Missing first document when loading multi-document yaml file in pandas dataframe


I tried to load a multi-document yaml file (i.e., a yaml file consting of multiple yaml documents separated by "---") into a Pandas dataframe. For some reason, the first document does not end up in the dataframe. If the output of yaml.safe_load_all is first materialized into a list (instead of feeding the iterator to pd.io.json.json_normalize),all documents end up in the dataframe. I could reproduce this with the example code below (on an entirely different yaml file).

import os
import yaml
import pandas as pd
import urllib.request

# public example of multi-document yaml
inputfilepath = os.path.expanduser("~/my_example.yaml")
url =  "https://raw.githubusercontent.com/kubernetes/examples/master/guestbook/all-in-one/guestbook-all-in-one.yaml"
urllib.request.urlretrieve(url, inputfilepath) 

with open(inputfilepath, 'r') as stream:
     df1 = pd.io.json.json_normalize(yaml.safe_load_all(stream))

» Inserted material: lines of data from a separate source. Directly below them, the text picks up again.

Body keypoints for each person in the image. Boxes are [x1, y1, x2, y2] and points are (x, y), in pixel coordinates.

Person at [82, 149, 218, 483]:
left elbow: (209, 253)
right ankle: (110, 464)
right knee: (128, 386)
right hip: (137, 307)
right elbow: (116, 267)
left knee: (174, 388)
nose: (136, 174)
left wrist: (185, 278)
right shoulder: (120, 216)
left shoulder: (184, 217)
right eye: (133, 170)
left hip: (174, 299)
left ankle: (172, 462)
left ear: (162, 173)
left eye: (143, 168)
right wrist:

with open(inputfilepath, 'r') as stream:
     df2 = pd.io.json.json_normalize([ x for x in yaml.safe_load_all(stream)])

print(f'Output table shape with iterator: {df1.shape}')
print(f'Output table shape with iterator materialized as list: {df2.shape}')

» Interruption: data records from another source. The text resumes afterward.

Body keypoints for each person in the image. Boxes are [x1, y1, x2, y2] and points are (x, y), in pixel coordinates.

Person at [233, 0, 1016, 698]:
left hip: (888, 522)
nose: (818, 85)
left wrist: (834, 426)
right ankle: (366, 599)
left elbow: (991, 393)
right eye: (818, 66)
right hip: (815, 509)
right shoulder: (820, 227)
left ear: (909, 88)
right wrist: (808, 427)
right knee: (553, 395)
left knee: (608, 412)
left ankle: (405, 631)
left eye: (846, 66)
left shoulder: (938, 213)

I expect both results to be identical, but I get:

Output table shape with iterator: (5, 18)
Output table shape with iterator materialized as list: (6, 18)

Any ideas why these results differ?


Solution

  • See this site for list comprehension vs. generator expressions.

    df1 is missing the first row of data because you are passing a iterator instead of an iterable.

    print(yaml.safe_load_all(stream))
    #Output: <generator object load_all at 0x00000293E1697750>
    

    From the pandas docs, it is expecting a list:

    data : dict or list of dicts

    Update for more detail:

    From looking into the normalize.py source file, the function json_normalize has this conditional check that's making it so your generator is treated like you passed in a nested structure:

    if any([isinstance(x, dict)
        for x in compat.itervalues(y)] for y in data):
            # naive normalization, this is idempotent for flat records
            # and potentially will inflate the data considerably for
            # deeply nested structures:
            #  {VeryLong: { b: 1,c:2}} -> {VeryLong.b:1 ,VeryLong.c:@}
            #
            # TODO: handle record value which are lists, at least error
            #       reasonably
            data = nested_to_record(data, sep=sep)
        return DataFrame(data)
    

    Inside of the nested_to_record function:

    new_d = copy.deepcopy(d)
    for k, v in d.items():
        # each key gets renamed with prefix
        if not isinstance(k, compat.string_types):
            k = str(k)
        if level == 0:
            newkey = k
        else:
            newkey = prefix + sep + k
    
        # only dicts gets recurse-flattend
        # only at level>1 do we rename the rest of the keys
        if not isinstance(v, dict):
            if level != 0:  # so we skip copying for top level, common case
                v = new_d.pop(k)
                new_d[newkey] = v
            continue
        else:
            v = new_d.pop(k)
            new_d.update(nested_to_record(v, newkey, sep, level + 1))
    new_ds.append(new_d)
    

    The line d.items() is where your generator is evaluated and inside the loop is where you can see they skip the first "level", which in your case is the first record.